Real-world software product lines (SPLs) often encompass enormous valid configurations that are impossible to enumerate. To understand properties of the space formed by all valid configurations, a feasible way is to select a small, valid and representative sample set. Even though a number of sampling strategies have been proposed, they either fail to produce diverse samples with respect to the number of selected features (an important property to characterize behaviors of configurations),or achieve diverse sampling but with limited scalability (the handleable configuration space size is limited to 1013).

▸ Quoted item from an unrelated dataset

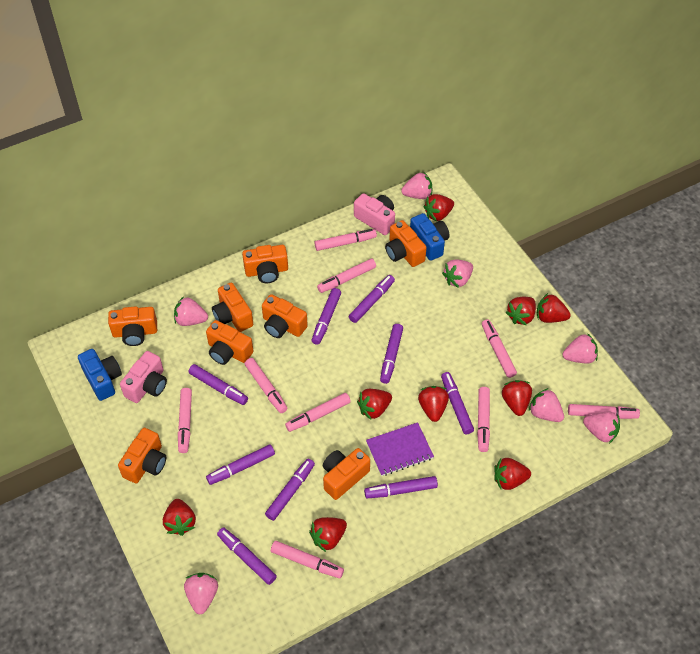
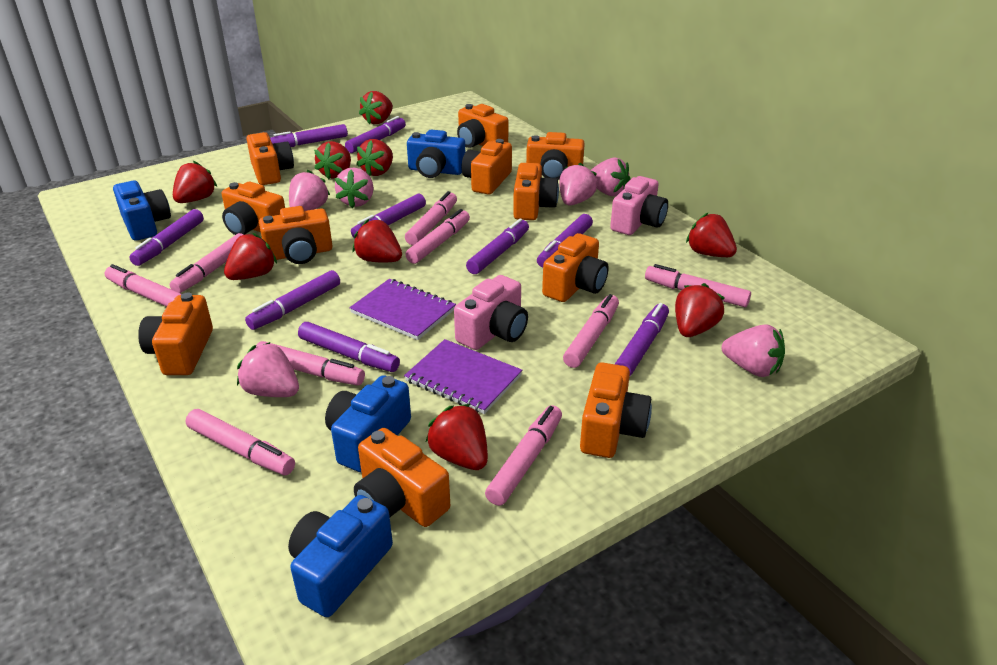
blue camera: 2 -> 4
orange camera: 8 -> 11
pink strawberry: 7 -> 6
purple notebook: 1 -> 2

To resolve this dilemma, we propose a scalable diverse sampling strategy, which uses a distance metric in combination with the novelty search algorithm to produce diverse samples in an incremental way. The distance metric is carefully designed to measure similarities between configurations, and further diversity of a sample set. The novelty search incrementally improves diversity of samples through the search for novel configurations. We evaluate our sampling algorithm on 39 real-world SPLs. It is able to generate the required number of samples for all the SPLs, including those which cannot be counted by sharpSAT, a state-of-the-art model counting solver. Moreover, it performs better than or at least competitively to some state-of-the-art samplers with respect to the diversity of the sample sets. Our results suggest that only the proposed sampler (among all tested ones) achieves scalable diverse sampling.